JP: You shared a few details about this already, but is there anything else you'd like to share about your collaborative process with Guillermo?


CU: It’s been really easy. He’s always very open to new ideas and to switch things around if need be. It’s not like, you know, I don’t know…I’m sure this has happened with other directors—“Oh, no, this is sacred—you can’t change it!” But Guillermo is very understanding that some things might not be working right. So, we had to change things around. It’s also a give and take. We had to cut a song from the show because it was running a bit too long. We had to cut other songs because there were parts that weren’t working right, and we wanted to make it more coherent for the show.

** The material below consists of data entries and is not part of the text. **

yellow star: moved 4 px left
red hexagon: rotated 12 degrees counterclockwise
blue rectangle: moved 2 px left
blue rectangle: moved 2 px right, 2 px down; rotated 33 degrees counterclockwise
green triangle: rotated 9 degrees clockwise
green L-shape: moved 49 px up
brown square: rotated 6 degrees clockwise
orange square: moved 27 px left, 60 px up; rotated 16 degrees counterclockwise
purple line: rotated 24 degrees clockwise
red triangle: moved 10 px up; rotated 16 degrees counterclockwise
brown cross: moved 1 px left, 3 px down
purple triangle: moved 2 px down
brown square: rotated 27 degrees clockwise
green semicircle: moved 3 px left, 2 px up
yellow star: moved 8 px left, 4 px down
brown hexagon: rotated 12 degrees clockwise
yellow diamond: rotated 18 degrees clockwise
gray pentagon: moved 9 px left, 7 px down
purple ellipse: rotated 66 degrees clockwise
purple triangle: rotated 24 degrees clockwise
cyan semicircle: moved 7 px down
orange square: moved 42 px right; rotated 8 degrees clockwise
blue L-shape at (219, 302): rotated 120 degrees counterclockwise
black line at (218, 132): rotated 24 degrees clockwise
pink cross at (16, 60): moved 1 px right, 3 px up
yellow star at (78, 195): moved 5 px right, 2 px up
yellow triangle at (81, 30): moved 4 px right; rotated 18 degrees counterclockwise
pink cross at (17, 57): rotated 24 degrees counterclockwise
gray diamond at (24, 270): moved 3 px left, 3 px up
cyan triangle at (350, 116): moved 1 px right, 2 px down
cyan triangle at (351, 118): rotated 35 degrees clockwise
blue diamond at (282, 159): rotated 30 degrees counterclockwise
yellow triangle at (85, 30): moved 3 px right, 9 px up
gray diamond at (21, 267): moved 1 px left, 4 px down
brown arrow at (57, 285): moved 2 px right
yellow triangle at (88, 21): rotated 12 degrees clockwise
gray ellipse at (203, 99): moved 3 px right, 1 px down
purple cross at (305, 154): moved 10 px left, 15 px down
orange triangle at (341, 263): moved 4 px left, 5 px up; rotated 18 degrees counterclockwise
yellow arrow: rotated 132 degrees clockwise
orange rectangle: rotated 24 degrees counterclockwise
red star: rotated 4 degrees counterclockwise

JP: Final question: There are so many options for seeing theatre in the valley or staying at home to stream television/film. Why should audiences check out Hit Music?


CU: Don’t stay home! You should come because it’s live theatre—it’s LIVE music. It is not recorded music; it is LIVE. It can make a whole world of difference to experience things live. Staying home…yeah, you know, sometimes I stay home because I’m tired, but when something local is happening and—who knows, this show might take off one day! You might be one of those spectators that can say, “Hey! I saw that show when it was in its infancy.” Hit Music is a fun show! Come support local artists. It is very important in this era of super consumerism, where everything is franchised and—maybe that has its place—but local is very important, too.


JP: Thank you, Carlos! Break a leg tonight!